Detach petals from calyx and discard calyx. Chop petals finely and place in a very deep pyrex bowl. Cover petals with lemon juice and microwave on high for 4 minutes. Add boiling water and sugar and stir well. Cook 2 minutes then stir. Cook another 2 minutes, stir and then cook 2 minutes more. Let cool for about 1 hour. When cool, cook for 4 minutes then stir. Cook for a further 2 minutes and stir. Cook 2 minutes more and stir. Let cool slightly and pour into a sterilised jar. Refrigerate before using.

This recipe produces a rich red spread with the consistency of honey. It has a distinctive flavour and is delicious on toast or scones. Can be used as glaze or diluted with white vinegar for sauces or marinades.


James A. Duke. 1983. Handbook of Energy Crops. unpublished.
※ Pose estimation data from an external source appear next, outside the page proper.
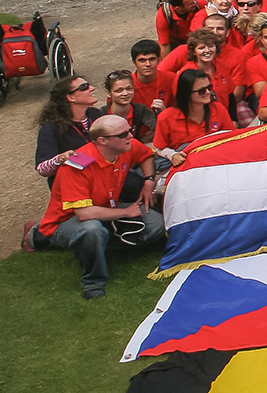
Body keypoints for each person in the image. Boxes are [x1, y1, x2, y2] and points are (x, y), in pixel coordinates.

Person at [23, 114, 165, 298]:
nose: (131, 136)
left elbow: (146, 155)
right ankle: (93, 281)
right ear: (102, 141)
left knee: (157, 224)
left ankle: (102, 248)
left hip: (104, 209)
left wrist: (149, 181)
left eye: (129, 131)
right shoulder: (77, 165)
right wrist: (125, 212)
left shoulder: (125, 146)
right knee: (91, 230)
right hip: (68, 220)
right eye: (123, 134)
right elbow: (84, 213)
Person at [35, 75, 104, 182]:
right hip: (73, 182)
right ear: (71, 98)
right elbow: (42, 169)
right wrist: (60, 159)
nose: (92, 88)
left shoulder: (94, 114)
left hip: (102, 174)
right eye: (84, 87)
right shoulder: (51, 128)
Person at [153, 68, 233, 153]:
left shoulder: (218, 109)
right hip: (183, 161)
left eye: (209, 87)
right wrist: (172, 155)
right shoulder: (166, 117)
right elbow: (159, 148)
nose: (208, 92)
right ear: (186, 93)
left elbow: (230, 138)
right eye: (201, 91)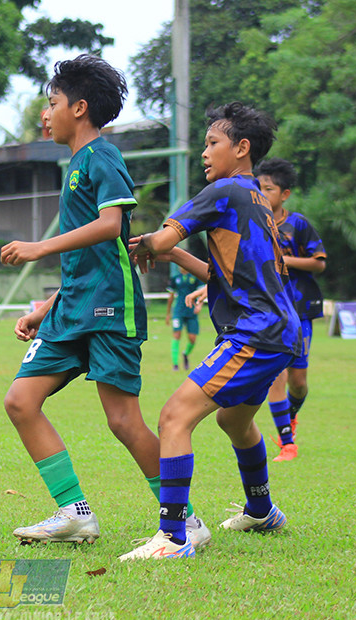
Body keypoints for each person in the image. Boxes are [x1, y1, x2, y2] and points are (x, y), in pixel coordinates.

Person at [0, 55, 211, 548]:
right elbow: (89, 260)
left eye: (51, 104)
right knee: (20, 401)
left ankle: (187, 520)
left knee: (122, 421)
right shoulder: (75, 164)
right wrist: (43, 309)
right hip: (72, 309)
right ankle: (74, 513)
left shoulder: (102, 156)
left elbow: (112, 227)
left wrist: (39, 247)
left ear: (79, 107)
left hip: (110, 308)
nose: (44, 115)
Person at [118, 101, 301, 561]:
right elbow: (228, 274)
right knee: (233, 420)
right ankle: (261, 510)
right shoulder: (256, 198)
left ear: (241, 148)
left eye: (212, 143)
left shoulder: (224, 191)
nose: (204, 153)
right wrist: (178, 257)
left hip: (254, 333)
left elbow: (160, 238)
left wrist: (123, 238)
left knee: (174, 418)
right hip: (279, 330)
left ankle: (174, 537)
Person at [254, 158, 327, 462]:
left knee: (298, 381)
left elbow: (319, 262)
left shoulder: (298, 225)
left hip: (300, 307)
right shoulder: (252, 223)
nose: (262, 194)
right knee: (277, 374)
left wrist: (283, 262)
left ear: (284, 194)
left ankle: (292, 415)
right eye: (258, 188)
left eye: (268, 189)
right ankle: (287, 443)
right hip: (268, 309)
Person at [165, 265, 205, 371]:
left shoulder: (195, 277)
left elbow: (202, 293)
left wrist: (199, 305)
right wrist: (168, 314)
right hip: (178, 311)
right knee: (176, 335)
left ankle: (185, 354)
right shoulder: (175, 278)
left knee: (192, 339)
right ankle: (175, 364)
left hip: (191, 311)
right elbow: (171, 296)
Julia F. Morton Fruits of Warm Climates Published by Julia F. Morton 20534 SW 92 Ct. Miami, FL. 33189 ISBN: 0-9610184-1-0

Colleen Keena. Hibiscus heterophyllus Adapted from an article written for Brisbane Rainforest Action & Information Network BRAIN and published in BRAIN Newsletter 10, January, 1998)

WARNING. It should be noted that although numerous references suggest that no hibiscus is known to be poisonous, Peter Hardwick has expressed concern in relation to native rosella H. heterophyllus. In the Australian Food Plants Study Group Newsletter of February 1995 it was reported he suffered kidney damage from drinking H. heterophyllus tea over a few days and that discussions with Aborigines confirmed that they use this plant only sparingly as a medicinal plant, rather than to eat.